Lanjut ke konten

WOC dan CTI Menyisakan Tujuh Soal

23/05/2009

menado 2Oleh Muhamad Karim,

Penulis adalah Direktur Pusat Kajian Pembangunan Kelautan dan Peradaban Maritim.

Sinar Harapan: Jumat, 22 Mei 2009 14:14

Konferensi Kelautan Dunia (World Ocean Conference/WOC) dan Inisiatif Segitiga Terumbu Karang (Coral Triangle Initiative/CTI) , 11-15 Mei 2009 di Manado, menghasilkan Deklarasi Kelautan Manado (Manado Ocean Declaration, MOD). Sayangnya, MOD tak mengikat, pun menyisakan masalah. Mencermati dokumen MOD, setidaknya ada tujuh masalah yang tidak tuntas atau patut dipertanyakan. Perte-muan WOC dan CTI tersebut menghabiskan biaya sekitar Rp 300 miliar.
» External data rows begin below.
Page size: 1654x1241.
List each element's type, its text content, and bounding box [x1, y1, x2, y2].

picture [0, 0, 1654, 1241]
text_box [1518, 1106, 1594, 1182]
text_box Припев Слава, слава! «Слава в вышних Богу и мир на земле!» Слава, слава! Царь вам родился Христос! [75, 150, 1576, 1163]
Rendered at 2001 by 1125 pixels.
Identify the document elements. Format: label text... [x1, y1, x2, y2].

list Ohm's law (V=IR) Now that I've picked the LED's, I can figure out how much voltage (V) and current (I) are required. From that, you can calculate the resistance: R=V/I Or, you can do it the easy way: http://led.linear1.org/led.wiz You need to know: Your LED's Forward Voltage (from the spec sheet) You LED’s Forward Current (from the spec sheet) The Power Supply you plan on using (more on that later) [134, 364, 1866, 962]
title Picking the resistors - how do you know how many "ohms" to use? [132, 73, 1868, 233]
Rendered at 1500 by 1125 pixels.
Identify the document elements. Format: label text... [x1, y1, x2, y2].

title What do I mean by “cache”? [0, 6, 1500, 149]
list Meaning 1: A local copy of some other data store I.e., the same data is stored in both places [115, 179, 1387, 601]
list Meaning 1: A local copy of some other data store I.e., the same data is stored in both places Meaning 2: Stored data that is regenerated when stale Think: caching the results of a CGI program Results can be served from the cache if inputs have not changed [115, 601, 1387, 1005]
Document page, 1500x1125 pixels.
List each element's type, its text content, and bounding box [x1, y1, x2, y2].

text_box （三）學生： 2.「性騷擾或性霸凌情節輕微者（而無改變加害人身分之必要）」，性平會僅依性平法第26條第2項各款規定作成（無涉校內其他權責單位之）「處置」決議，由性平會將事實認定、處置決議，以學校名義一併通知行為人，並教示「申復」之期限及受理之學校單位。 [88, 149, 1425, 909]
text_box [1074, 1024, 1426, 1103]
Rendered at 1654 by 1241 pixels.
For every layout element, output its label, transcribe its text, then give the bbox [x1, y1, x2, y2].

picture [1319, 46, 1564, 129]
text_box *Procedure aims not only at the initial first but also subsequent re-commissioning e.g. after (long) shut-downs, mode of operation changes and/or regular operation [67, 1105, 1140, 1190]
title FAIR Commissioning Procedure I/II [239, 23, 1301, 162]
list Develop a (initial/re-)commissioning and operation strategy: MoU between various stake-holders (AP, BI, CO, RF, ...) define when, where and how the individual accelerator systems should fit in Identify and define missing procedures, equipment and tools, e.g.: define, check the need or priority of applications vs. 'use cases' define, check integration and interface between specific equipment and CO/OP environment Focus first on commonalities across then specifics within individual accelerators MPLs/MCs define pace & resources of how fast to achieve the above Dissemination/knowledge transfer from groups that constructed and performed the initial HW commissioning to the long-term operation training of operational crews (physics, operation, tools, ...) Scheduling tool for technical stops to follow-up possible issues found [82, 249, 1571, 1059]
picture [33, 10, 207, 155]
Pertama, privatisasi yang mengatasnamakan konservasi yang luasnya mencapai 10 juta hektare pada tahun 2010 dan 20 juta hektare pada tahun 2020.. Liberalisasi sumber daya alam semacam ini praktis mengancam kehidupan nelayan tradisional di wilayah pesisir dan pulau-pulau kecil di kawasan CTI  (Indonesia, Malaysia, Papua Nugini, Filipina, Timor Leste dan Solomon). Nelayan tradisional akan tergusur dan miskin akibat sumber daya kelautan dikelola oleh lembaga-lembaga lingkungan internasional yang bernaung di bawah perusahaan multinasional.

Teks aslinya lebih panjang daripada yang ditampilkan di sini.